_SELECTED TEXT:_
# # #
Friday, November 11, 2011

Overwhelmed

There are many times I feel overwhelmed. Overwhelmed by exhaustion, bills, activities, chores, emotions, and sometimes, even people. When I was depressed "overwhelmed" was my word. I told myself often that I was overwhelmed. As God healed me He used the words of Psalm 61:2 to speak to me. "From the end of the earth will I cry unto thee, when my heart is overwhelmed: lead me to the rock that is higher than I."  So many times now, He has led me to a rock that is higher than me. In times of need He has provided. In times of busyness He has given me rest. In times of discontentment and grumbling He has opened my eyes to just how blessed I am. 

This last week I've experienced a different kind of "overwhelmed".  Over and over God has reminded me of where He has brought me. Where He has brought me from. And it's overwhelmed me. When I say "God is good", I mean it. The other night I drove up to my house with fall decorations and a yard full of scooters, tricycles and balls. And I wanted to cry. I had just heard a heartbreaking story about a girl whose life will never be the same because of a tragic circumstance. And it occurred to me how unbelievably blessed I am that God's grace has covered so many of my bad choices and His Spirit has empowered me to avoid others. It is overwhelming.

I often share stories of the chaos and craziness of motherhood. I can't tell you we've outgrown that stage. Just today Kate didn't want to stay at school because she didn't like her shirt and my tire went flat as soon as I got home from the school. But, in the midst of the craziness and chaos, I have felt overwhelmed by the gift I've been given by having these little people in my life.  Their Daddy, too. I've given up asking God why He's been so good to me. I've just started thanking Him. I've learned it's all Him. 

Highlights of my week in motherhood:

* Wednesday night Eli wrote "E loves Mommy" on his paper at church. What can I say? Mommy loves E.  :)

* Today Kate asked me what she should name her kids. I know, this should be terrifying after her announcement that she has a boyfriend. But I love that she thinks being a Mommy is  a good thing. She decided on the names Jasper and Kyla.
# # #
_DATA PROVIDED:_

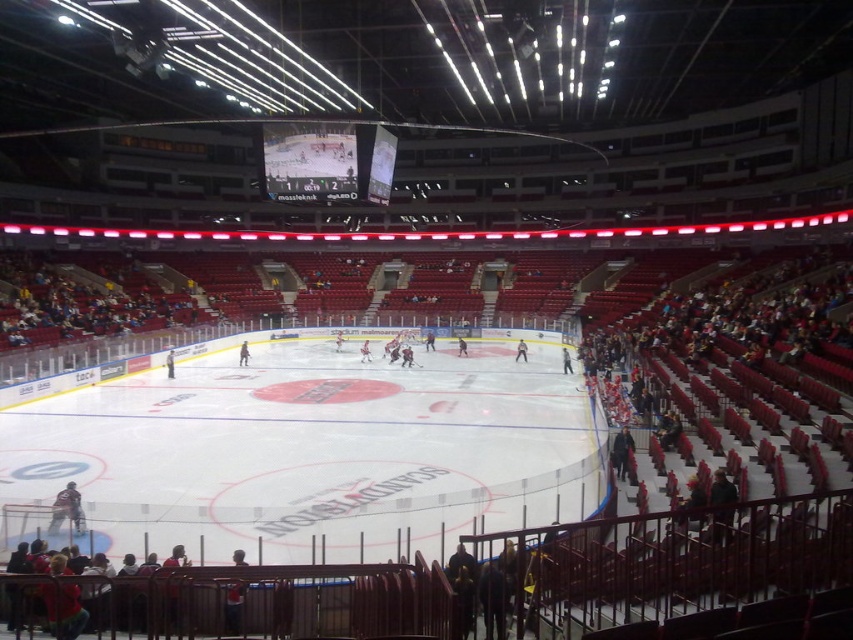
You are a spectator standing at the edge of the arena. You notice the white smooth ice at center and the matte digital scoreboard at center. Which object is higher in elevation from your viewpoint?

The white smooth ice at center is taller than the matte digital scoreboard at center, so the white smooth ice at center is higher in elevation from your viewpoint.

Looking at this image, you are an arena manager checking the layout. The white smooth ice at center and the matte digital scoreboard at center are both at the center of the arena. Which one has a greater width?

The white smooth ice at center has a greater width than the matte digital scoreboard at center according to the description.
# # #
_EXERCISE TASKS:_
1 – Translate this sentence from the Overwhelmed blog post into Spanish: "In times of busyness He has given me rest."
2 – Reproduce word for word everything in the Overwhelmed blog post from "This last week" down to "It is overwhelming.".

_ANSWERS FOR THE EXERCISE:_
1 – En tiempos de ajetreo Él me ha dado descanso.

2 –
This last week I've experienced a different kind of "overwhelmed".  Over and over God has reminded me of where He has brought me. Where He has brought me from. And it's overwhelmed me. When I say "God is good", I mean it. The other night I drove up to my house with fall decorations and a yard full of scooters, tricycles and balls. And I wanted to cry. I had just heard a heartbreaking story about a girl whose life will never be the same because of a tragic circumstance. And it occurred to me how unbelievably blessed I am that God's grace has covered so many of my bad choices and His Spirit has empowered me to avoid others. It is overwhelming.